As an introduction to OpenMP, I'm trying to print a list of prime numbers.
// compile: gcc primes.c -fopenmp -o primes
#include <stdio.h> //printf()
#include <stdlib.h> //atoi() and malloc()
//#define ARR_MAX 1000
int isPrime(int n) {
if (n < 2)
return 0;
for (int i = 2; i < n; i++) {
if (n % i == 0)
return 0;
}
return 1;
}
int main(int argc, char *argv[]) {
int n;
if (argc < 2 || !(n = atoi(argv[1]))) // || n >= ARR_MAX)
return 0;
// int arr[ARR_MAX];
int *arr = (int *)malloc(sizeof(int) * (n + 1));
int counter = 0;
#pragma omp parallel for shared(arr)
for (int i = 0; i <= n; i++) {
if (isPrime(i)) {
arr[counter] = i;
printf("%2d ", arr[counter]);
counter++;
}
}
printf("\n");
for (int i = 0; i < counter; i++) {
printf("%2d ", arr[i]);
}
printf("\n");
free(arr);
}
I print the results twice.
Here's the same example, run 6 times:
$ ./primes 55
2 3 5 7 11 13 17 19 23 43 47 53 29 31 37 41
43 3 5 7 11 13 1 19 23 0 47 53 33605084 31 37 41
$ ./primes 55
29 31 37 41 2 3 5 7 11 13 43 47 53 17 19 23
43 31 37 41 43 3 5 7 11 13 9 47 53 0 19 23
$ ./primes 55
2 3 5 7 11 13 29 31 37 41 17 19 23 43 47 53
43 3 5 7 11 13 1 31 37 41 9 19 23 0 47 53
$ ./primes 55
29 31 37 41 43 47 53 2 3 5 7 11 13 17 19 23
43 31 37 41 43 47 53 0 3 5 7 11 13 0 19 23
$ ./primes 55
43 47 53 17 19 23 2 3 5 7 11 13 29 31 37 41
43 47 53 0 19 23 1 3 5 7 11 13 33605084 31 37 41
$ ./primes 55
29 31 37 41 2 3 5 7 11 13 43 47 53 17 19 23
43 31 37 41 43 3 5 7 11 13 9 47 53 0 19 23
I'm currently using malloced array, just to avoid having a max. But I also tried it with a static array. The code is still there, commented out, if you want to inspect it or try it. The same problem was present then.

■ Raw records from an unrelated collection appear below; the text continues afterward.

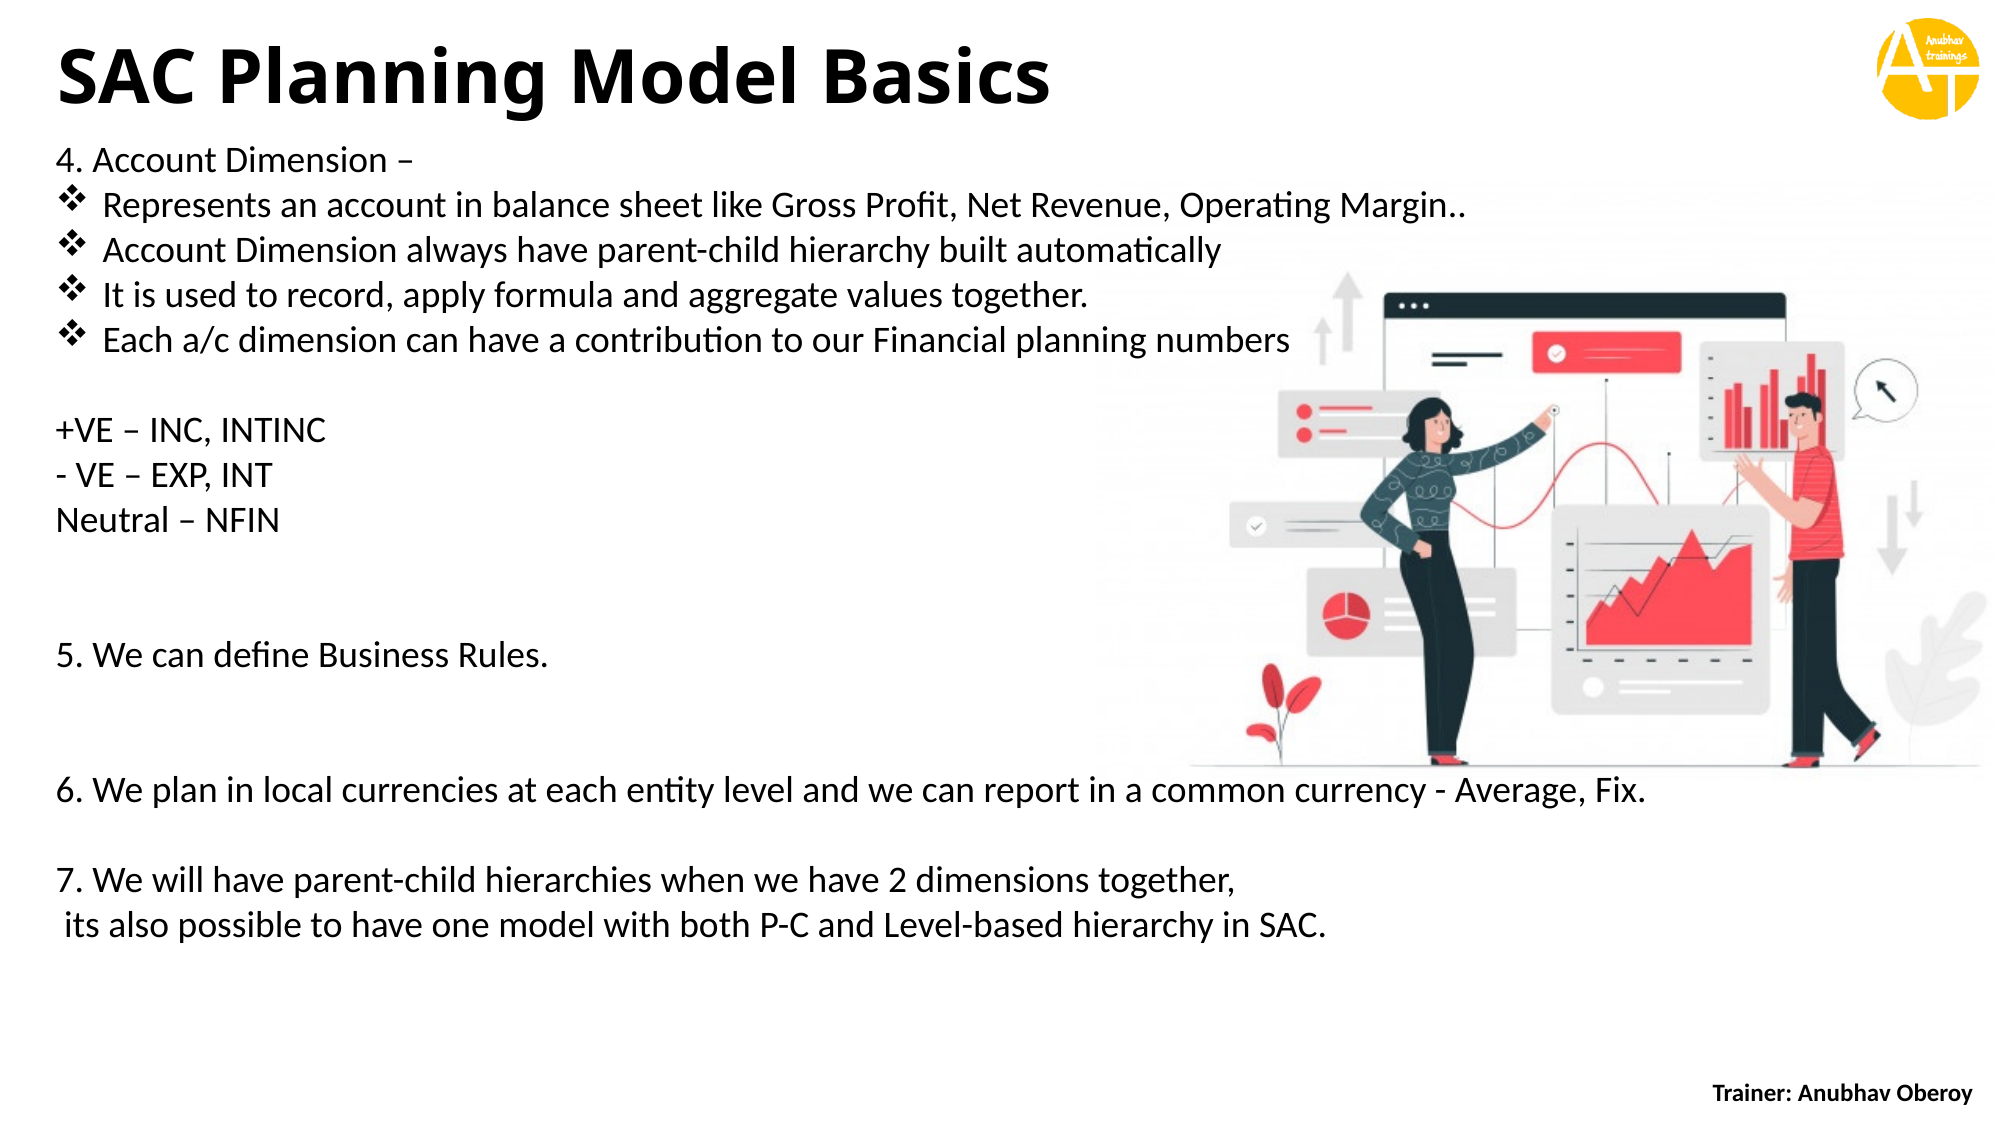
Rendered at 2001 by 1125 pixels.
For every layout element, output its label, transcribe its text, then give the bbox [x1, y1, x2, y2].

text_box 4. Account Dimension – Represents an account in balance sheet like Gross Profit, Net Revenue, Operating Margin.. Account Dimension always have parent-child hierarchy built automatically It is used to record, apply formula and aggregate values together. Each a/c dimension can have a contribution to our Financial planning numbers +VE – INC, INTINC - VE – EXP, INT Neutral – NFIN 5. We can define Business Rules. 6. We plan in local currencies at each entity level and we can report in a common currency - Average, Fix. 7. We will have parent-child hierarchies when we have 2 dimensions together, its also possible to have one model with both P-C and Level-based hierarchy in SAC. [40, 127, 1987, 998]
text_box SAC Planning Model Basics [42, 30, 1866, 127]
picture [1095, 179, 1994, 782]
picture [1866, 11, 1985, 128]
footer Trainer: Anubhav Oberoy [1660, 1074, 2000, 1108]
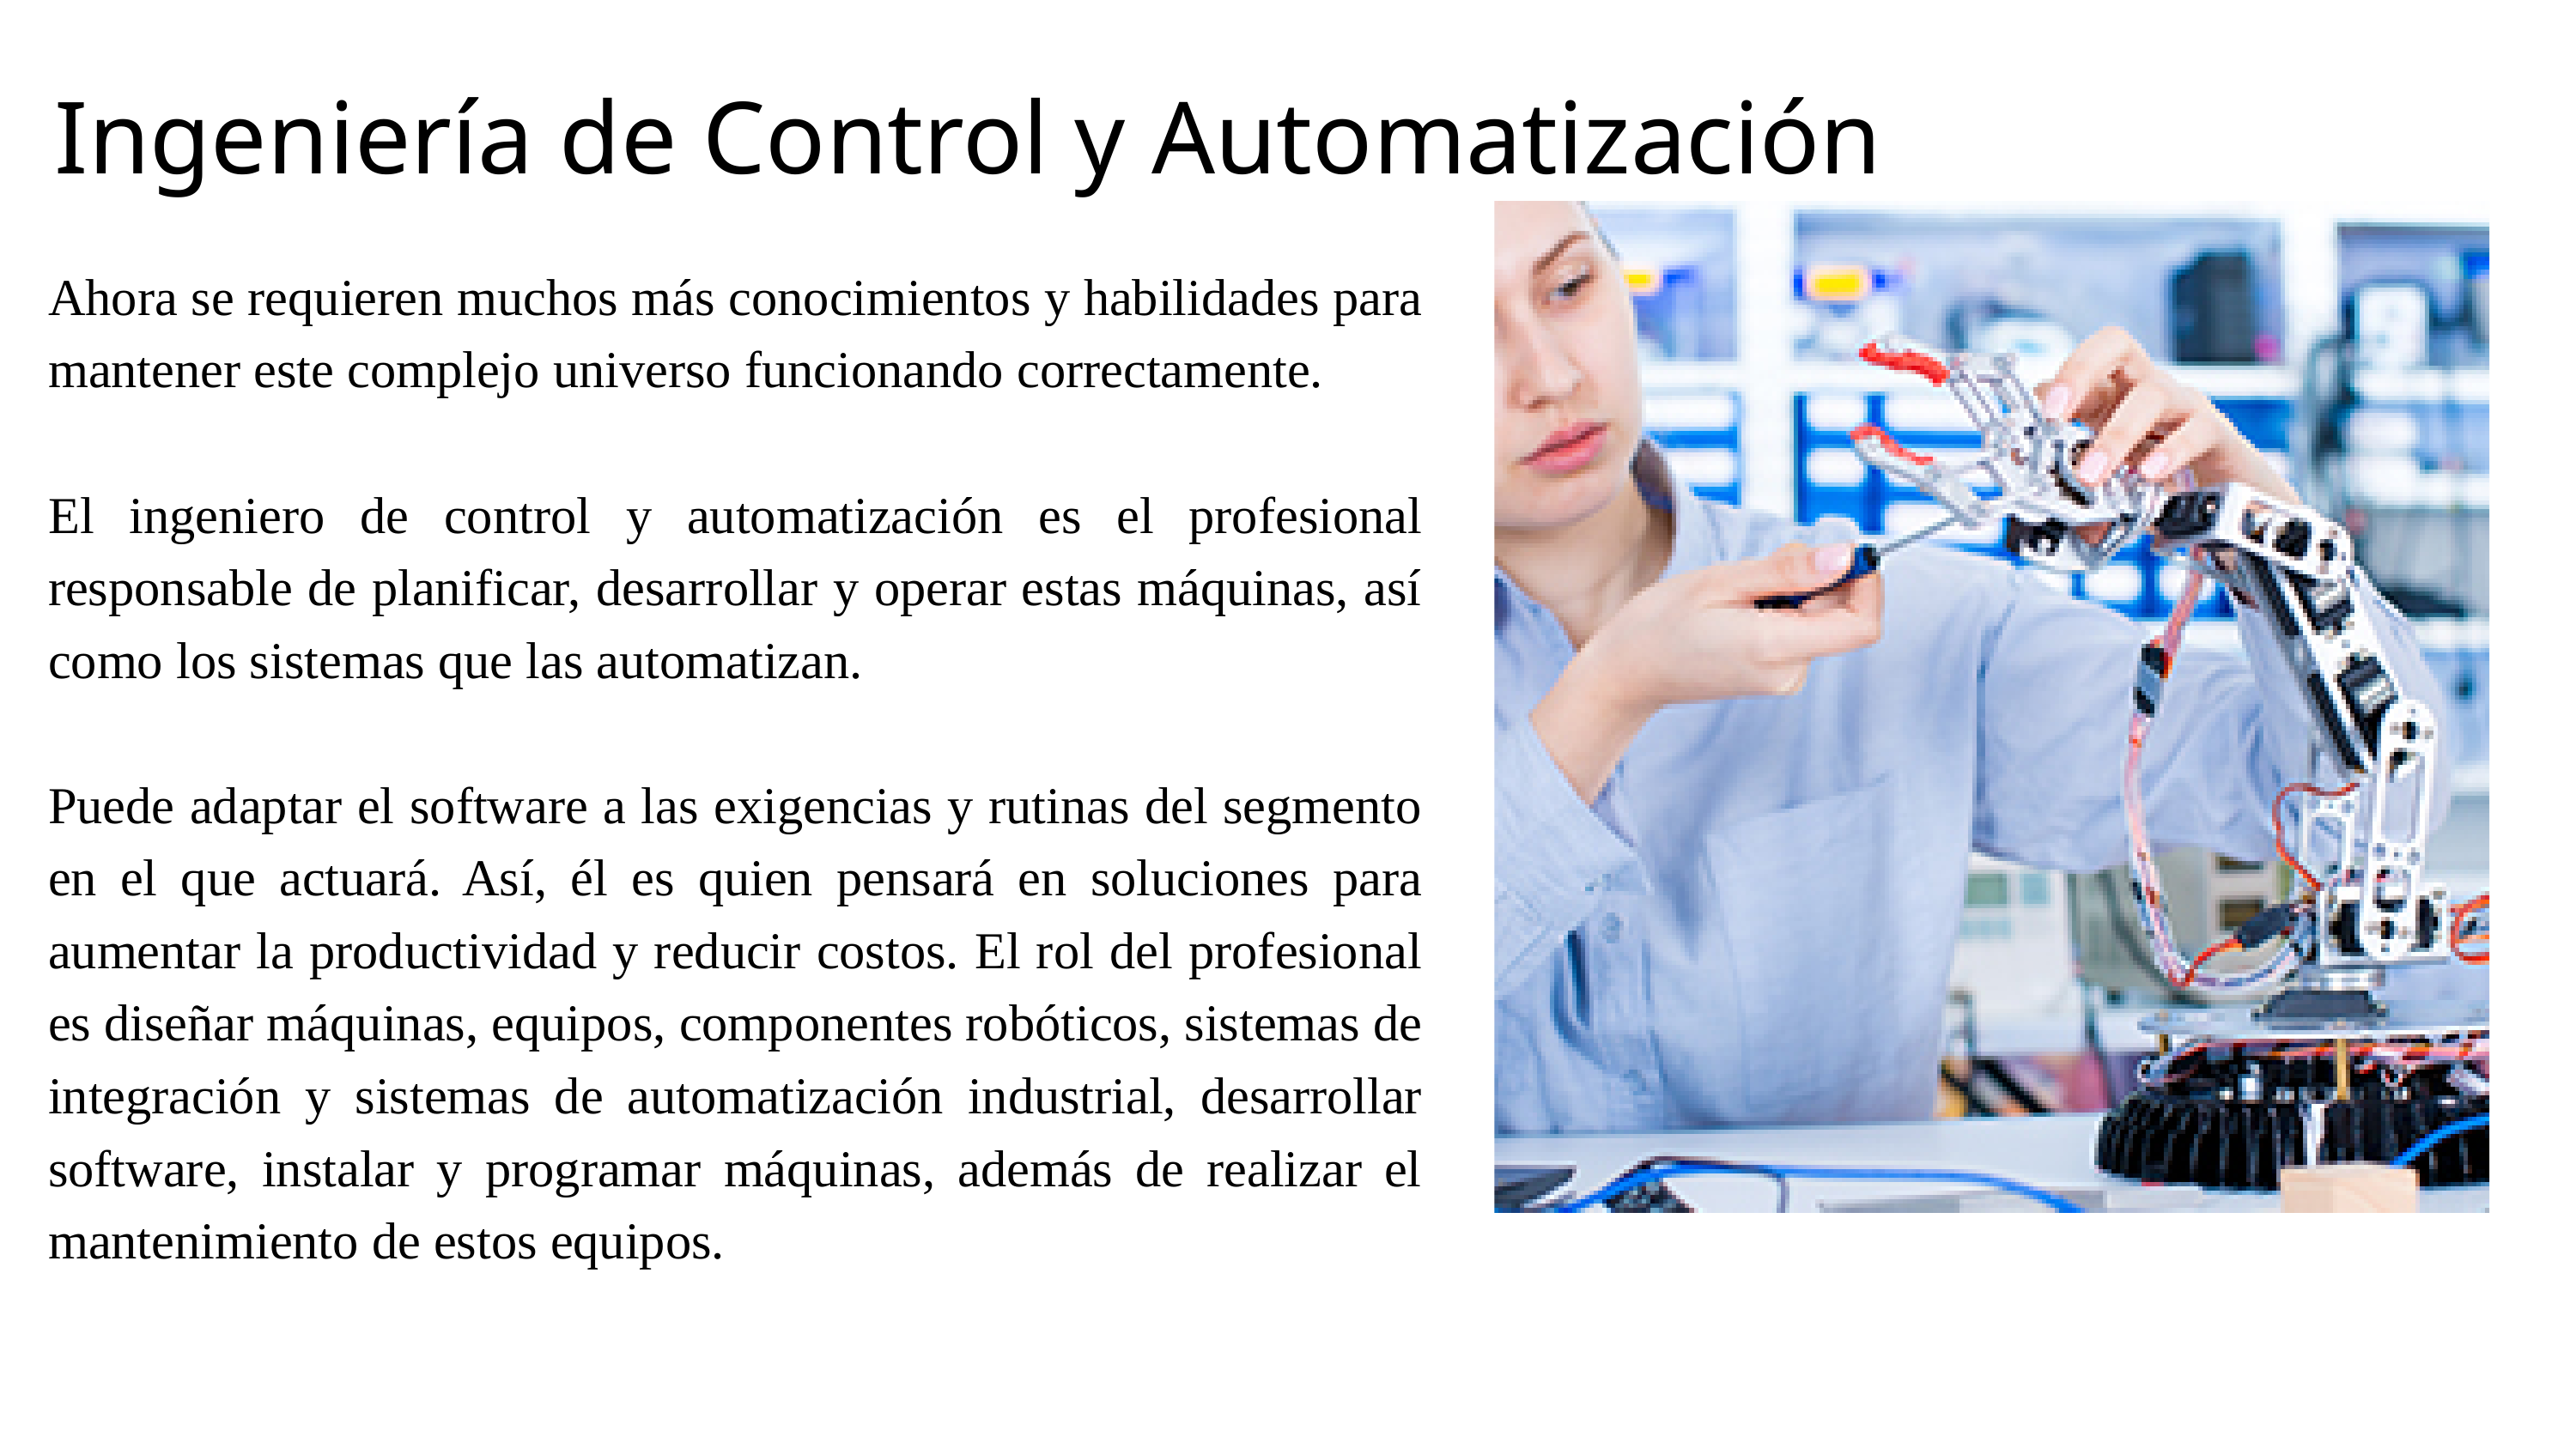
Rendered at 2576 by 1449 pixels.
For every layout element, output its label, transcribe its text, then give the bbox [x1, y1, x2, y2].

text_box Ahora se requieren muchos más conocimientos y habilidades para mantener este complejo universo funcionando correctamente. El ingeniero de control y automatización es el profesional responsable de planificar, desarrollar y operar estas máquinas, así como los sistemas que las automatizan. Puede adaptar el software a las exigencias y rutinas del segmento en el que actuará. Así, él es quien pensará en soluciones para aumentar la productividad y reducir costos. El rol del profesional es diseñar máquinas, equipos, componentes robóticos, sistemas de integración y sistemas de automatización industrial, desarrollar software, instalar y programar máquinas, además de realizar el mantenimiento de estos equipos. [47, 252, 1425, 1420]
text_box Ingeniería de Control y Automatización [54, 54, 2247, 194]
text_box [1494, 201, 2490, 1213]
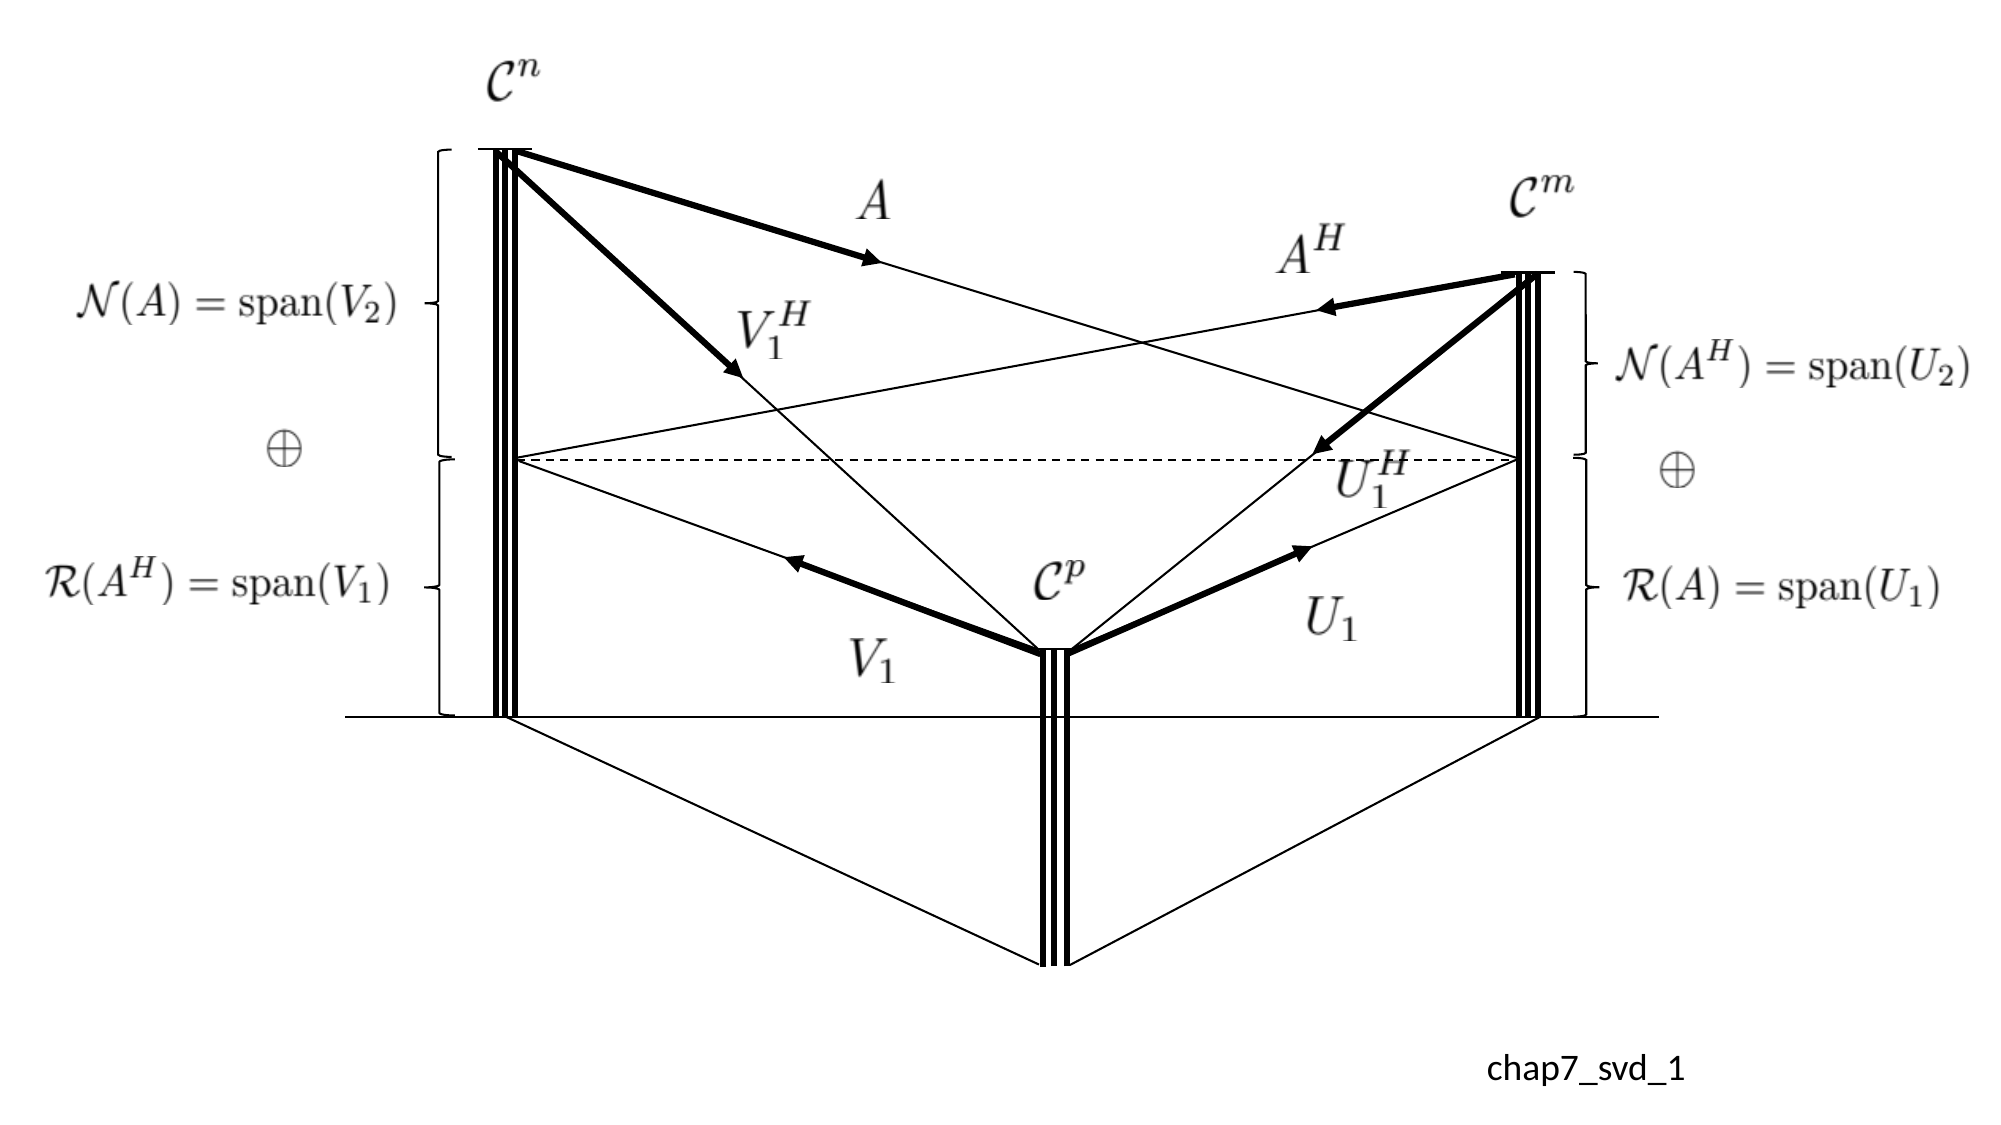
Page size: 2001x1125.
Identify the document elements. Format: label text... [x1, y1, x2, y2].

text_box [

There is a race condition in your code: you cannot safely do counter++
and arr[counter] = i
in this parallel loop because multiple thread can find primes at the same time.
A simple way to fix this is to use a critical section (with #pragma omp critical
so the content of the condition is executed by one thread at a time and counter
is protected. This is not so bad when n
is large since there are not a lot of prime number compared to classical numbers (AFAIK O(n/log(n))
prime numbers). This solution is certainly the best on platforms with few cores.
An alternative solution is to use atomics (wit #pragma omp atomic
), but they are not far better than a lock here on most mainstream architecture.
Another solution is to write the prime number found in a thread-local buffer and then copy it in a shared buffer. That being said, the order is not preserved. You can restore the order using a sort, but sorting algorithms tends to be a bit slow. A parallel sort can be relatively fast, but hard to implement efficiently.
A last solution is to allocate a 8-bit mask array of size n
initialized to 0 and flag prime numbers by setting the value to 1. This solution is certainly the best on many-core platforms. You can then travel the mask array to find the prime numbers. This can even be done in parallel in two steps: 1 parallel reduction to count the number of values and one to fill the final array containing prime numbers.
Also please note that the order of printf
calls is not deterministic in a parallel loop.